If you think a charge is incorrect and you know the providers, call them to ask about it. This may help you better understand the services or supplies you got. Or, your provider may realize a billing error was made and correct it immediately. If you’ve contacted the provider and you suspect that Medicare is being charged for a service or supply you didn’t get, or you don’t know the provider on the claim, contact the concerned regulatory authority and let the matter be handled by them.
Some of the precautions the insured needs to take include:
· The insured should claim information in detail for any free treatment that features no out-of-pocket expenses or no deductibles
· One should read the benefits and billing statements to ensure that one has actually received treatments that were paid for, and report any apparent discrepancies to the concerned authority
· One should never give health insurance details to anyone unless absolutely necessary
· When one comes across any fraudulent practices by doctors, patients, nurses, pharmacist, providers etc, even if not involved in it, one should inform the authority immediately
· The member should disclose all illnesses at the time of taking the policy.
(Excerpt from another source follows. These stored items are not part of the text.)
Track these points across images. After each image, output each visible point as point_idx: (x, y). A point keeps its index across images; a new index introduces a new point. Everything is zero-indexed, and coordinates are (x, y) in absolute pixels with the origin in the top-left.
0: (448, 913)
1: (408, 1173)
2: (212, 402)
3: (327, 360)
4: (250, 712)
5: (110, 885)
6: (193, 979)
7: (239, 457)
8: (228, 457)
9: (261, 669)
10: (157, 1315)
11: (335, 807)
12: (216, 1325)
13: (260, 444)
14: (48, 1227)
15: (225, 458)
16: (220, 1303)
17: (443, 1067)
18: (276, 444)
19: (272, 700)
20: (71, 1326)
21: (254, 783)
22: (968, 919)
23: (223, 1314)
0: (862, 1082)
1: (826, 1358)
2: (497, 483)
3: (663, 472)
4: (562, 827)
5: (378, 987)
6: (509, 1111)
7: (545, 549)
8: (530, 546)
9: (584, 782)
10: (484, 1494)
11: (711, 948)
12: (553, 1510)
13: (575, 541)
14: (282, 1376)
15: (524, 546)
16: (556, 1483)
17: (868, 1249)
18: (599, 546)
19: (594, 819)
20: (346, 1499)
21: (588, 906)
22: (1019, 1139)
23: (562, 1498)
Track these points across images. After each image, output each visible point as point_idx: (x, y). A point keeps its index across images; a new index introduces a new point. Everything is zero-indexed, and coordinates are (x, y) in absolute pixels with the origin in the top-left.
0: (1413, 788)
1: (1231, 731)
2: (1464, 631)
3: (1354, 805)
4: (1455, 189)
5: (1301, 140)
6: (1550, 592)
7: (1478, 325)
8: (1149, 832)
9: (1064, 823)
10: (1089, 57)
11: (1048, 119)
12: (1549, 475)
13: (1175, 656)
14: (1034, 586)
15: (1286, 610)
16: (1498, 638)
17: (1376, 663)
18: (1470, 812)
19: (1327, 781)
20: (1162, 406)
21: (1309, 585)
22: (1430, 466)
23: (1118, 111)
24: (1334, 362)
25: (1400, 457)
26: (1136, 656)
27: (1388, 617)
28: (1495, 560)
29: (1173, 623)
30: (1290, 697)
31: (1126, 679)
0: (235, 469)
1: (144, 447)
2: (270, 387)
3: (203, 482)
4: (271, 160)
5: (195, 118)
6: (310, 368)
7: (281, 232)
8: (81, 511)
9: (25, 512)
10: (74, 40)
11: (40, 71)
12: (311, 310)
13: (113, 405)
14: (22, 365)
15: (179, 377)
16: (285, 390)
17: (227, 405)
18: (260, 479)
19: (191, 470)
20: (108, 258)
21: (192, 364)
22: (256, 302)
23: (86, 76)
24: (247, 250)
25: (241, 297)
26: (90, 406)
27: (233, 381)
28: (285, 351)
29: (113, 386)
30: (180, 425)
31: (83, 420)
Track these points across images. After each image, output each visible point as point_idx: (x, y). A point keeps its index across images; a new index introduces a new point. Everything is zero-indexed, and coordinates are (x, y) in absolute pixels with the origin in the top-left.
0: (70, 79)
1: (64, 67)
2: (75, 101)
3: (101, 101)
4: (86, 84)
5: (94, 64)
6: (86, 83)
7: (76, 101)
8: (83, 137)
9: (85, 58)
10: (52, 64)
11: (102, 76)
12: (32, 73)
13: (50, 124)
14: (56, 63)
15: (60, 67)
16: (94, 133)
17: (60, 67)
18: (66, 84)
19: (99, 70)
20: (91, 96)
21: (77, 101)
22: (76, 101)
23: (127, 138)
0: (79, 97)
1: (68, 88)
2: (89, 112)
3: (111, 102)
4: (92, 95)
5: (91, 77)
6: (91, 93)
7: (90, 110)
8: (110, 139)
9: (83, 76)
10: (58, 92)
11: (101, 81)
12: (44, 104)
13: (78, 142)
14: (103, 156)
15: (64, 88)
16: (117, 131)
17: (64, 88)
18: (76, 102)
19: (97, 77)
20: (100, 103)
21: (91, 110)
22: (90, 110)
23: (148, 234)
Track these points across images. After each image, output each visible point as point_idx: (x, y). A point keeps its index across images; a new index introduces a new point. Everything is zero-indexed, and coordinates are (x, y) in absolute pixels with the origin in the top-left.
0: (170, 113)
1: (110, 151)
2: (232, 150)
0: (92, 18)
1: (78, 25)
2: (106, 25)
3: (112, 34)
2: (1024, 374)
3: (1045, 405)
This may amount to a bit extra premium, but will bring more peace at the time of claim
· The providers need to avoid fraudulent practice and intimate insurance companies if any beneficiaries approach them for fabricating a false claim. It’s a social & ethical commitment of the hospitals
· Use of electronic medical records will prevent manipulating/tampering with the patients’ medical history and other details
Conclusively, fraud risk poses a very big challenge for the insurance sector. Business leaders are aware of the need to address this risk, but the lack of a comprehensive and integrated approach continues to be a concern. The first step to deal with the impending issues is to bring together stakeholders in the industry to acknowledge and address common concerns. The increasing number of frauds and the growing degree of risk necessitates that insurance companies regularly review their policies, build in checks and use new & advanced technology to avoid such issues. However, no system can be foolproof, but a proactive and dynamic approach can make insurance companies ready to counter fraudsters.